Text provided
********************

Here you will find defined all the terms inherent in futures trading

Perpetual Trading

Perpetuals, perpetual swaps, or perps are a special type of futures contract without an expiration date.

Leverage

Leverage is a trading mechanism. Traders can use it to increase their exposure to the market by allowing them to pay less than the full amount of the investment. In simple words, you borrow money to leverage your investment.

Margin

is the guarantee you put for your leveraged positions. It has two Modes to use it:

  • Cross Margin Mode: All cross positions under the same margin asset share the same asset cross margin balance. In the event of liquidation, your assets full margin balance along with any remaining open positions under the asset may be forfeited.

  • Isolated Margin Mode: Manage your risk on individual positions by restricting the amount of margin allocated to each. If the margin ratio of a position reached 100%, the position will be liquidated. Margin can be added or removed to positions using this mode.

Margin Ratio: Margin Ratio = Maintenance Margin / Margin Balance. Your positions will be liquidated once Margin Ratio reaches 100%.

********************

Excerpted records
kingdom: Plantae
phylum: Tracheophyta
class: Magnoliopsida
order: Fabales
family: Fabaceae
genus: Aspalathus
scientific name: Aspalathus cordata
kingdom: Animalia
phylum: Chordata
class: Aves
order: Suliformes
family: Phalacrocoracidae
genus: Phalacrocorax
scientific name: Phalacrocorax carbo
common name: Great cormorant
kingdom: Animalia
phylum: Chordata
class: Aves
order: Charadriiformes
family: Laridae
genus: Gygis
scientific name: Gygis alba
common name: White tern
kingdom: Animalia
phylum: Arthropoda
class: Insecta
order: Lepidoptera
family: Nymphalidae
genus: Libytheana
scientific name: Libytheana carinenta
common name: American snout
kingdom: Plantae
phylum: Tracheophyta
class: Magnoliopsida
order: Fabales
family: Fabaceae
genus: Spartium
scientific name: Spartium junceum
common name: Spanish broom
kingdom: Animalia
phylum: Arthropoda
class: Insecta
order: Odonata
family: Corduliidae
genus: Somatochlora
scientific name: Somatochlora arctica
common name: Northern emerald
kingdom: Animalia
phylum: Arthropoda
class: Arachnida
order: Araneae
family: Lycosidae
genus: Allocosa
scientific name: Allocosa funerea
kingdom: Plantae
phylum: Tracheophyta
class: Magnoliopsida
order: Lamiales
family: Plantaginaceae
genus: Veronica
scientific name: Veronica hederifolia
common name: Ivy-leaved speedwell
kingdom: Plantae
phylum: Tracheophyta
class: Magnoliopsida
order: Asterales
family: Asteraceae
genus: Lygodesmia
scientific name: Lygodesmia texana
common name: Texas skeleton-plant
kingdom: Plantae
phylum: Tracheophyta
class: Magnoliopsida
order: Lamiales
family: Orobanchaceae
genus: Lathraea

********************

Written tasks
1. Decide whether each statement agrees with the glossary of futures trading terms. Answer yes or no for each, and quote the words of the glossary that settle it.
(a) Perpetual contracts have no expiration date.
(b) In Isolated Margin Mode, margin cannot be removed from a position.
(c) Positions are liquidated once the Margin Ratio reaches 100%.
2. Express the lines of the records as a JSON list of strings, one string per line and with blank lines left out. Start at the line containing "order: Odonata" and continue through the end of the records.

Full answers
1.
(a) Yes: "a special type of futures contract without an expiration date."
(b) No: "Margin can be added or removed to positions using this mode."
(c) Yes: "Your positions will be liquidated once Margin Ratio reaches 100%."

2.
[
  "order: Odonata",
  "family: Corduliidae",
  "genus: Somatochlora",
  "scientific name: Somatochlora arctica",
  "common name: Northern emerald",
  "kingdom: Animalia",
  "phylum: Arthropoda",
  "class: Arachnida",
  "order: Araneae",
  "family: Lycosidae",
  "genus: Allocosa",
  "scientific name: Allocosa funerea",
  "kingdom: Plantae",
  "phylum: Tracheophyta",
  "class: Magnoliopsida",
  "order: Lamiales",
  "family: Plantaginaceae",
  "genus: Veronica",
  "scientific name: Veronica hederifolia",
  "common name: Ivy-leaved speedwell",
  "kingdom: Plantae",
  "phylum: Tracheophyta",
  "class: Magnoliopsida",
  "order: Asterales",
  "family: Asteraceae",
  "genus: Lygodesmia",
  "scientific name: Lygodesmia texana",
  "common name: Texas skeleton-plant",
  "kingdom: Plantae",
  "phylum: Tracheophyta",
  "class: Magnoliopsida",
  "order: Lamiales",
  "family: Orobanchaceae",
  "genus: Lathraea"
]